Kris tilted his head wryly. “Security incidents.”
“The royal guard handles any incidents with precision and discretion. We don’t concern our king with such matters.”
“Let’s change that.” Kris let the folder fall onto the desk with a little slap.
With a small frown, Philip inclined his head and turned to leave.
“Thanks, Philip,” Mark said.
“Your Majesty.” The older man stopped at the door and cast a frown at Kris over his shoulder. “Speaking of security incidents—what are your plans tonight, Your Highness?”
Kris clicked his tongue, holding back a grin. Here we go.
“Oh, you know,” he answered, stretching with a hand behind his head. “Might head into the city.”
Philip’s features hardened. “Do not slip your guards again.”
He quirked a brow. “Why would I do that?”
“Kris,” Mark said in warning.
“I don’t slip them.” Since Kris had arrived in Kiraly, he’d made a habit of getting out of the palace a few times a week.
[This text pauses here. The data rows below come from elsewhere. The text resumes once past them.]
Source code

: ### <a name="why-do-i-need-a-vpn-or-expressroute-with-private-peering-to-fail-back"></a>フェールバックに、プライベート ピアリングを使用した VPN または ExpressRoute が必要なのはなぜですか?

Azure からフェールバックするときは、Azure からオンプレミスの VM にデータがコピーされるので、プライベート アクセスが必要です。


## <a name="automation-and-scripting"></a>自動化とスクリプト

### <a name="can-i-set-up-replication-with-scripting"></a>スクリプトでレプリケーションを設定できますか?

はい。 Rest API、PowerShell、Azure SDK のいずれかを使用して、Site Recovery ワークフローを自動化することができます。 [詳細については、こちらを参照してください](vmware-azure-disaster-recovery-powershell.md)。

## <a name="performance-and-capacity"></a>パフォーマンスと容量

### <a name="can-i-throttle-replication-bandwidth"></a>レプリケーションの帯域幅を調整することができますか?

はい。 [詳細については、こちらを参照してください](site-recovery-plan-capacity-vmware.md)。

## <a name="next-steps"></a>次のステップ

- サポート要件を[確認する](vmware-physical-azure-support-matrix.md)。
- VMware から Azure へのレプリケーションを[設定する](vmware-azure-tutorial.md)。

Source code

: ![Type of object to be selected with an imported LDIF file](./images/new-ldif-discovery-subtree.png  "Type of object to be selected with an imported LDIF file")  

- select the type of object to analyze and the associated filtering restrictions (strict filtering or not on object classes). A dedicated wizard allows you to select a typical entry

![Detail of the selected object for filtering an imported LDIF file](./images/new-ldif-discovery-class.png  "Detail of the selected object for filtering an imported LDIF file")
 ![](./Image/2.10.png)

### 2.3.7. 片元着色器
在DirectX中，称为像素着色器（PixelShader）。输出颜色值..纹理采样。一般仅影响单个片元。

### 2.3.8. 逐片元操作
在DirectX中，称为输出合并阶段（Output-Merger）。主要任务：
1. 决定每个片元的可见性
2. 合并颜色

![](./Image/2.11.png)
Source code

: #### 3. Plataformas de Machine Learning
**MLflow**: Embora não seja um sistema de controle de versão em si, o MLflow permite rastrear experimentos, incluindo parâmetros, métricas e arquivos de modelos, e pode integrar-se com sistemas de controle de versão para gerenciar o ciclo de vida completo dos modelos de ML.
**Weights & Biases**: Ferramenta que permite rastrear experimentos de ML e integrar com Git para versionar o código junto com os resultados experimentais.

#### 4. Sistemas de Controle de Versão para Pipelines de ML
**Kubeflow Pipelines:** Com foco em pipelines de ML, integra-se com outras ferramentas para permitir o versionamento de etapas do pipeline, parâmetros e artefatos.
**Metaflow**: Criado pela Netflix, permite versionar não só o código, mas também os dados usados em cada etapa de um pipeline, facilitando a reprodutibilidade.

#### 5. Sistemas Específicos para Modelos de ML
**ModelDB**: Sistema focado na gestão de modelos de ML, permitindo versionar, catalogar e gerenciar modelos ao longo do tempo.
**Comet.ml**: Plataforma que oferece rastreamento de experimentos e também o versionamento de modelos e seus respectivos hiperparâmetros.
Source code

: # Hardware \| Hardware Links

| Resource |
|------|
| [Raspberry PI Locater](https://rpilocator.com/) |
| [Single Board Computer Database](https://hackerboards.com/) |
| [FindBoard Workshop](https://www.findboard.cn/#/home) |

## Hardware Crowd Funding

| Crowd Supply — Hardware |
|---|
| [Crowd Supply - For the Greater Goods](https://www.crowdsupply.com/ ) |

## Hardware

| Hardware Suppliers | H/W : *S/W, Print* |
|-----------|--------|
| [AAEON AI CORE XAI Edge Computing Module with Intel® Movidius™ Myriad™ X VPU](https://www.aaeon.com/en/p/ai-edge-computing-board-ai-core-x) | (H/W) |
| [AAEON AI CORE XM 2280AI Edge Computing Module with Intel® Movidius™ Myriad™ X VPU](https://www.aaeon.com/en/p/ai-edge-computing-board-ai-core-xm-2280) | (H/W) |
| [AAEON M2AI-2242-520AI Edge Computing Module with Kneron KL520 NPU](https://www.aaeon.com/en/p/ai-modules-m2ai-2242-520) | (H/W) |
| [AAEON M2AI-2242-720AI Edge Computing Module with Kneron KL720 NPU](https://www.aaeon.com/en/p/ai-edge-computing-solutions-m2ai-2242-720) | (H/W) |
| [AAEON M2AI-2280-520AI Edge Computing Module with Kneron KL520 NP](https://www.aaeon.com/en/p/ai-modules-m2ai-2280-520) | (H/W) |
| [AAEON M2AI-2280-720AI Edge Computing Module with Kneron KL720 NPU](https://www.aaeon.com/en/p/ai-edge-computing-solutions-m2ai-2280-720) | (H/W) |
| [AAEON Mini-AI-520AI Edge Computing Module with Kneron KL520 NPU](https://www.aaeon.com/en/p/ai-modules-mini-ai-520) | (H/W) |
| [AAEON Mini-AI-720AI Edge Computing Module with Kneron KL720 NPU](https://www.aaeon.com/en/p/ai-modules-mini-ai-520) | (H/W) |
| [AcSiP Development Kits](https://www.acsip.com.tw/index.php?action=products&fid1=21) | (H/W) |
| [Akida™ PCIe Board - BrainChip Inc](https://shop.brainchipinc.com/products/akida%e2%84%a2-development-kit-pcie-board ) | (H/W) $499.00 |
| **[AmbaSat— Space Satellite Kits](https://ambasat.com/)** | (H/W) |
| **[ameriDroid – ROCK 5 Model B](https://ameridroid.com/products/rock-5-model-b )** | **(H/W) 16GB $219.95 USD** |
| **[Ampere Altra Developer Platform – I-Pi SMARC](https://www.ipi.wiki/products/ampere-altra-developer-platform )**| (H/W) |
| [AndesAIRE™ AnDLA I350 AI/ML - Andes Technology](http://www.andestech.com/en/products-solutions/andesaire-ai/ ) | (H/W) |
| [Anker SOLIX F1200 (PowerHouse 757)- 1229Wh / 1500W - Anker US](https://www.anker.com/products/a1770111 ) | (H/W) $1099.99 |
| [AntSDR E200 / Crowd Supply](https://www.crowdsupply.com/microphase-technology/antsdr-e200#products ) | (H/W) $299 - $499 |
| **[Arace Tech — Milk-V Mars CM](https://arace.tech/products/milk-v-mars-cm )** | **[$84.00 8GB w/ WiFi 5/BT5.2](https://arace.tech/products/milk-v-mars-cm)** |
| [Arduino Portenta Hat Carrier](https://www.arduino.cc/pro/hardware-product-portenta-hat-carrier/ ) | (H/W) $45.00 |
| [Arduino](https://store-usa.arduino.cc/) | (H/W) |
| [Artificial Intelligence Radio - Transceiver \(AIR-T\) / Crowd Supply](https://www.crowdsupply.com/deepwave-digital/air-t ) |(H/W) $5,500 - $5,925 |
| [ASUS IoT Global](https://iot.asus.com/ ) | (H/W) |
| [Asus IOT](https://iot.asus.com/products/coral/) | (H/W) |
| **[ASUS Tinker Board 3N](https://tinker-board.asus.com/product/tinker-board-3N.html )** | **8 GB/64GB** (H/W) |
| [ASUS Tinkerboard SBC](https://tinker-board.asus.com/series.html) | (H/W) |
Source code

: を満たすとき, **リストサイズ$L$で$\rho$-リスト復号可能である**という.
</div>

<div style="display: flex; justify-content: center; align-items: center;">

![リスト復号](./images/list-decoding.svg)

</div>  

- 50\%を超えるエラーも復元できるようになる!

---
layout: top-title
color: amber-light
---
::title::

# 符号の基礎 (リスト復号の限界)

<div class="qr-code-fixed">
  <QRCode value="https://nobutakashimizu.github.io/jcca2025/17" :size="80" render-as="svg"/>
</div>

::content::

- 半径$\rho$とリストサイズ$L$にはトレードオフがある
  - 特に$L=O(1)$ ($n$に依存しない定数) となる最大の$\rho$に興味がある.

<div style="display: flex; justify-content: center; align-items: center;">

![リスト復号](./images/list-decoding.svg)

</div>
He needed the relief of being surrounded by normal people, and in a crowded bar, he could settle back into his old cowboy skin and forget the royal he’d become. Philip’s problem was that very occasionally, Kris would just . . . leave the bar. “They choose not to follow me.”
Philip’s lips thinned. “From what I’ve heard, you work hard to take that choice away from them.”